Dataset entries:
++++++++++

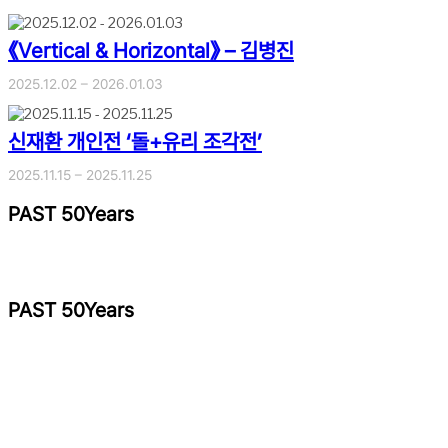
《Vertical & Horizontal》 – 김병진
2025.12.02 – 2026.01.03
신재환 개인전 ‘돌+유리 조각전’
2025.11.15 – 2025.11.25
PAST 50Years
PAST 50Years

++++++++++

**About this exercise**
Give the entries above again word for word, without any pictures.

**Problem solution**
《Vertical & Horizontal》 – 김병진
2025.12.02 – 2026.01.03
신재환 개인전 ‘돌+유리 조각전’
2025.11.15 – 2025.11.25
PAST 50Years
PAST 50Years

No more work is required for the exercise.